— What to work on —
From the entries that follow, copy every line with the word "status".

— Data records —
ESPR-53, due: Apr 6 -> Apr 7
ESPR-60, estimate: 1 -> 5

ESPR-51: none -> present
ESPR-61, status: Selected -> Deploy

==

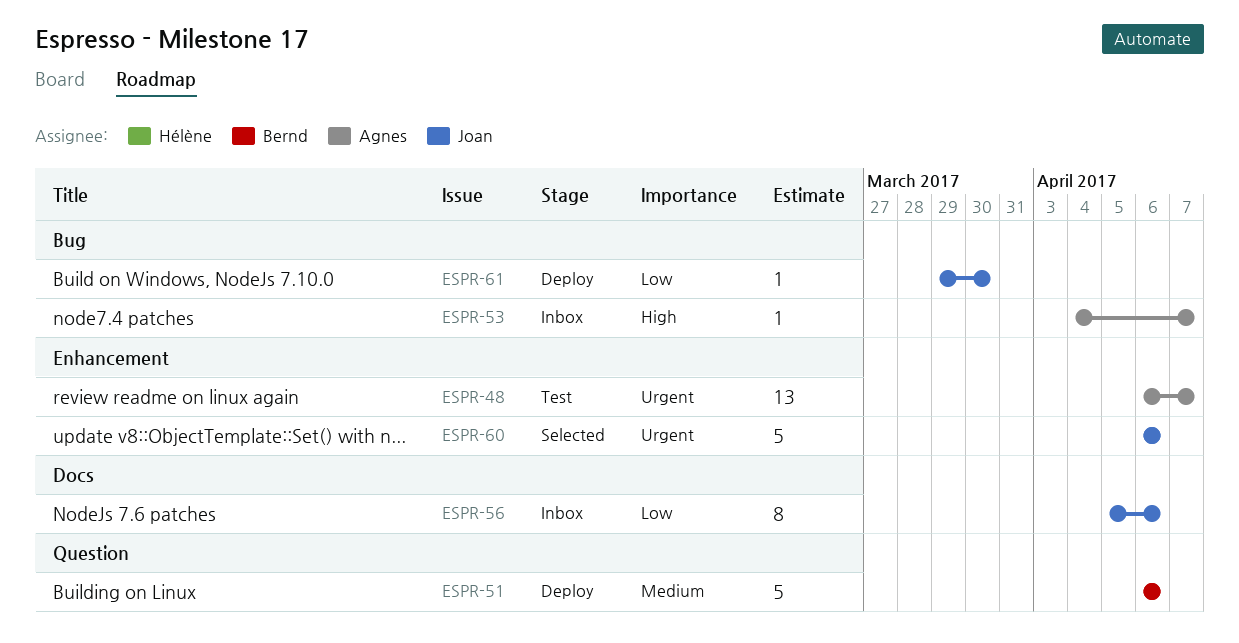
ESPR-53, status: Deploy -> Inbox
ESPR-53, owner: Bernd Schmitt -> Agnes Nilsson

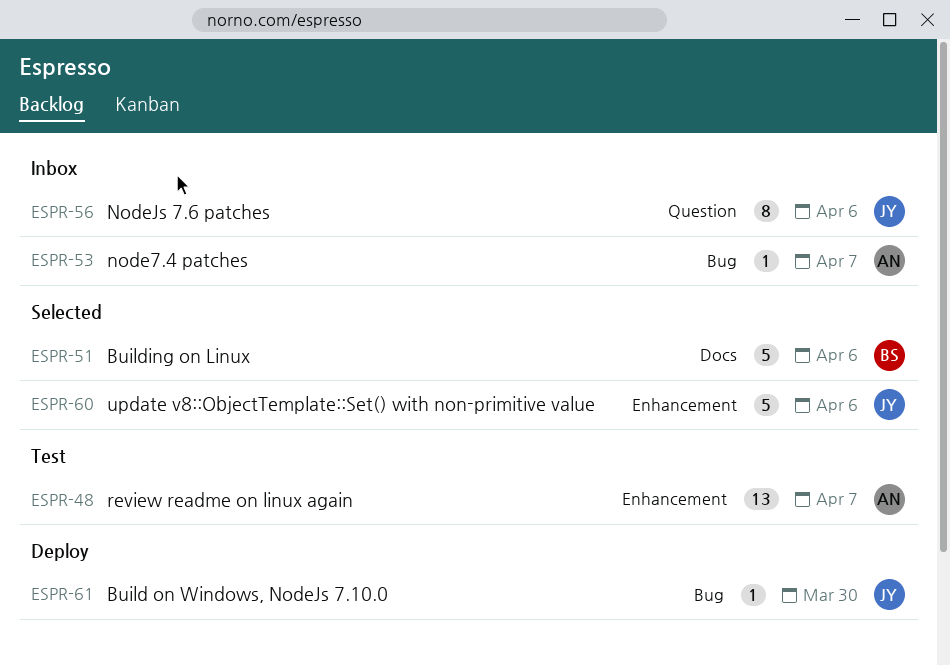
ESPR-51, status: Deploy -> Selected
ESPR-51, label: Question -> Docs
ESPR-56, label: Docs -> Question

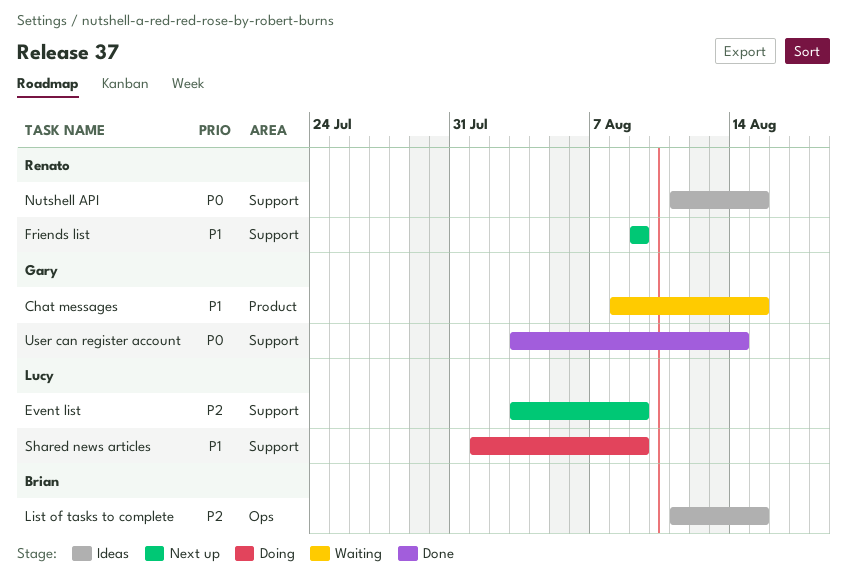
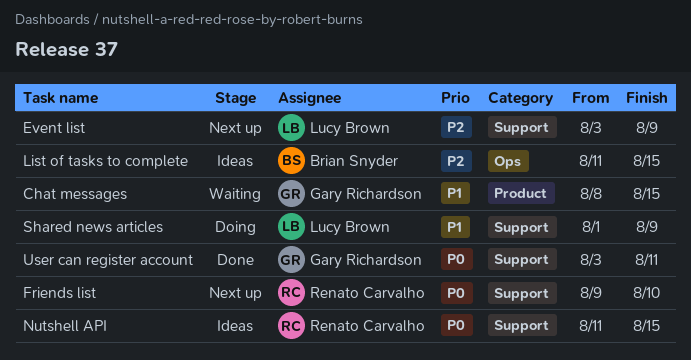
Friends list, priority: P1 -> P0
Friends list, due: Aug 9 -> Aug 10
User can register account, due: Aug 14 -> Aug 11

— Expected answer —
ESPR-61, status: Selected -> Deploy
ESPR-53, status: Deploy -> Inbox
ESPR-51, status: Deploy -> Selected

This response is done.